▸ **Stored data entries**
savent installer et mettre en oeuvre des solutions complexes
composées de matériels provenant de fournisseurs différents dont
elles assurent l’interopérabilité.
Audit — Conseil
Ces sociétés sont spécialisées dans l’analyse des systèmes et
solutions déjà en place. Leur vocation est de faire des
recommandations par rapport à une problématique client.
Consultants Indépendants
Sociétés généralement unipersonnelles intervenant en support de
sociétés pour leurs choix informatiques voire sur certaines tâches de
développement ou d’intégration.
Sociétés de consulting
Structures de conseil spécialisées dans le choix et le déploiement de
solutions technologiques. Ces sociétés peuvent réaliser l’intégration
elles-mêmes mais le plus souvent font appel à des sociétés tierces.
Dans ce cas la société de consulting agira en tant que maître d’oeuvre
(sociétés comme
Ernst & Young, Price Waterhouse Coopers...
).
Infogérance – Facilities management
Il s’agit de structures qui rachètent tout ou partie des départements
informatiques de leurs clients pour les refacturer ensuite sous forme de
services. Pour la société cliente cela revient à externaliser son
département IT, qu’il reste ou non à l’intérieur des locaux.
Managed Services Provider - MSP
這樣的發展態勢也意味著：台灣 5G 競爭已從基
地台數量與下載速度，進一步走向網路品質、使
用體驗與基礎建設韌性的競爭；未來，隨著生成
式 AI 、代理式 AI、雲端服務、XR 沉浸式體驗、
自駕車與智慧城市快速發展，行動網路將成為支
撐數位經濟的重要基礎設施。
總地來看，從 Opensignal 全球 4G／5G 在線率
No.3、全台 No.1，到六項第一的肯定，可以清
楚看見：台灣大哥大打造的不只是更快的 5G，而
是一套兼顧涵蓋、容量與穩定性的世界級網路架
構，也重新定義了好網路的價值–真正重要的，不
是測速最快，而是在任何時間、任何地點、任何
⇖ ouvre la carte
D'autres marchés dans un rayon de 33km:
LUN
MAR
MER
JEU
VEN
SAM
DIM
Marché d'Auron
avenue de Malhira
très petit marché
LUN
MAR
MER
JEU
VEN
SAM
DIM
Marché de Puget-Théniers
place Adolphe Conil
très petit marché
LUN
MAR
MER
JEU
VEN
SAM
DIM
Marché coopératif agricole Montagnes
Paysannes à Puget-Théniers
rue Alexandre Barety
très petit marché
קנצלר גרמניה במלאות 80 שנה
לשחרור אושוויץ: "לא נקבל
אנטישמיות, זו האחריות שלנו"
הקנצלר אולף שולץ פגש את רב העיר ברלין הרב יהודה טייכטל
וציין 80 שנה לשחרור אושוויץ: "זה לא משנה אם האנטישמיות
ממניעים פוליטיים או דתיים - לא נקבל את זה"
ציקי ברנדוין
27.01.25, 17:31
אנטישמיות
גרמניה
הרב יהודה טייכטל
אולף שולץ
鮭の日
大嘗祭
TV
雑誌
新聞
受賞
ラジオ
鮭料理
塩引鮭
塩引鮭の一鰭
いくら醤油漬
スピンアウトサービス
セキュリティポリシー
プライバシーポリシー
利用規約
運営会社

==

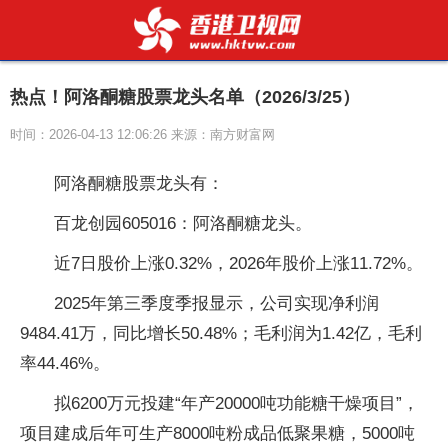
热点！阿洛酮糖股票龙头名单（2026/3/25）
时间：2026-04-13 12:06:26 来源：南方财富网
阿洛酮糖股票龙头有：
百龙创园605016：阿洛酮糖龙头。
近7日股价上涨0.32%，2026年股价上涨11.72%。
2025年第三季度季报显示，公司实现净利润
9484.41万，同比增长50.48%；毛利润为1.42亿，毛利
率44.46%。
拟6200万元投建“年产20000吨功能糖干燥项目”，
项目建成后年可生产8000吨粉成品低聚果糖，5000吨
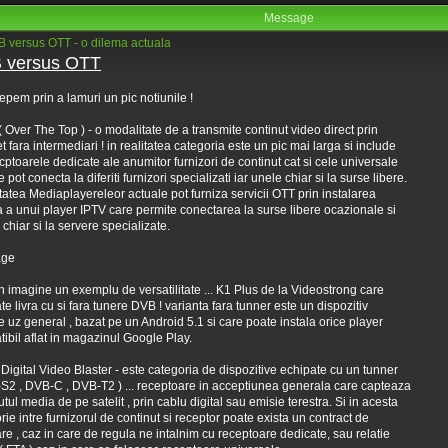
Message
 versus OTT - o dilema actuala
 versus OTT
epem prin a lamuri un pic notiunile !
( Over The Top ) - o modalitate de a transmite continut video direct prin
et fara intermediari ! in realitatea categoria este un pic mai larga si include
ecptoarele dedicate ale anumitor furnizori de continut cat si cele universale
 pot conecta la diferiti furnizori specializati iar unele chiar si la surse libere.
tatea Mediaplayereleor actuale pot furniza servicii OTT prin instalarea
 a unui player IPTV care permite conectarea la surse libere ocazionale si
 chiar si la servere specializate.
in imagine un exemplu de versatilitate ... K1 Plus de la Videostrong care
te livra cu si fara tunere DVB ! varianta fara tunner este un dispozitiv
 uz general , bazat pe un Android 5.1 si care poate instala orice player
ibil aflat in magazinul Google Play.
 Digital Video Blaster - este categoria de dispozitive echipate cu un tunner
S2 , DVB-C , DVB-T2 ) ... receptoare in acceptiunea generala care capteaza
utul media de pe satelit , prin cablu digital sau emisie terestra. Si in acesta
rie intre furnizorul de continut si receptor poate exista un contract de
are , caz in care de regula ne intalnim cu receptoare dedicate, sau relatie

▸ **Task details**
Where the string "oeuvre" occurs in the data, return the whole line.

▸ **Written reply**
savent installer et mettre en oeuvre des solutions complexes
Dans ce cas la société de consulting agira en tant que maître d’oeuvre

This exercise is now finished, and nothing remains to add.